Help needed please.We retire next March and intend to rent our house out to fulltime tour around Europe.We have decided on an Autotrail but cannot decide whether to go for single or tag axle (we would enjoy the room and storage space that the tag axle offers) To keep costs down we will be staying on aires and France Passion most of the time and are wondering whether the tag axle will fit. Our next dilemma is my wife owns a Fiat 500 and it would be our intention to tow this as much as possible on an A frame (we are aware of the Spanish towing issues) Would the size of motorhome plus car limit us on aires and ACSI sites.Any help would be gratefully received.
Many thanks
Martyn


----------



## erneboy (Feb 8, 2007)

No problem at all in 99% of places.

We have been fulltime in Europe for over four years with an 8.5m twin rear axle van, Alan.


----------



## johnthompson (Jul 29, 2010)

Hi Martyn

We have a 24ft (7m) van and find Aire parking no problem. We have been full timing now for 5 years. UK in summer and Spain in winter.

We did tow a Smart car on a trailer but decided last year to leave it in the UK and just tour solo. We thoroughly enjoyed the freedom to wild park and not having the car made this a lot easier.

Parking on some small Aires with a car in tow can be problematic.

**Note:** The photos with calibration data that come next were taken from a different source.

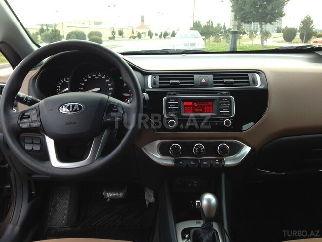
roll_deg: +0.0
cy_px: 121
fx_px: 307
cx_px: 161
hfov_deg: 55.4
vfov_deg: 42.9
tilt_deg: -15.6
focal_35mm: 33
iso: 64
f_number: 2.4
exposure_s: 1/60
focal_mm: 4.12
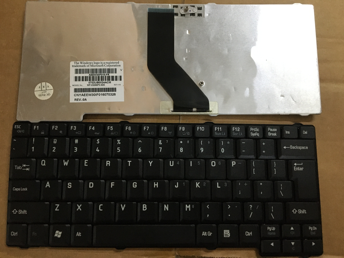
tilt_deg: -82.3
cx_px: 172
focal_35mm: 29
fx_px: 288
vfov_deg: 48.2
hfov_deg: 61.7
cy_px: 129
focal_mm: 4.15
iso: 200
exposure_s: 1/25
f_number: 2.2
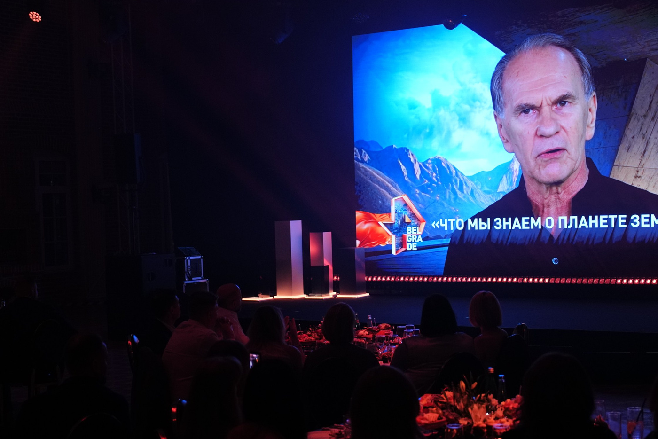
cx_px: 329
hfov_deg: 31.4
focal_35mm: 64
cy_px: 260
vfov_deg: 21.2
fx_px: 1170
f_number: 2.8
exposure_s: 1/200
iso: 800
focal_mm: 35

We toured down through France to the west coast, across Spain down the Costas to Gibraltar, back around Portugal. Then back again following a different route through France.

We stopped at 3 campsites en route to do the washing, but otherwise wild parked or used Aires.

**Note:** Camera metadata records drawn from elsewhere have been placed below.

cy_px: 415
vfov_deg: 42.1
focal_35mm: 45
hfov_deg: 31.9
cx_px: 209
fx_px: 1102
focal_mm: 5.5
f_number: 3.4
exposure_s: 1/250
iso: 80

Tag axles attract a higher fee at tolls but if you are full timing just avoid toll roads, as you can afford the time to travel slowly and enjoy the scenery.

We have used France passion but some of the parking can be very tight. ie. The snail farm on the Crozon Peninsula. We also stayed on a goat farm and that was just rough verge parking outside. We found these sites to be poorly signposted so didn't bother renewing a second year. Aires are so easy to find in France.
We may however give the Spanish version a try.

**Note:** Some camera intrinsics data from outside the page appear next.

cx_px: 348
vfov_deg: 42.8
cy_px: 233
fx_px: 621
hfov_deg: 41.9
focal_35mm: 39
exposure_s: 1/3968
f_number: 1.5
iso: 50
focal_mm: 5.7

France can be very cold in winter. We prefer to go further south to the Spanish costas. Our waste tanks froze at Narbonne Plage on the Med 2 years ago and we couldn't thaw them until we got back in the UK at Birmingham. Italy was also very cold in winter.

John


----------



## rayrecrok (Nov 21, 2008)

HI.

Although not full time we are away for a year in our tag axle. We are travelling in Greece at the moment and even though getting round some of the corners on mountain roads and tiny villages with narrow streets and 90deg corners are interesting a 7.5 meter van has managed it.

We have only been a total of a week or so on camp sites, all the rest of the time we have wild camped with no problem.

I have had normal vans but this tag axle Hymer is brilliant and the payload is a out of this world at a ton and a half.

Ray.


----------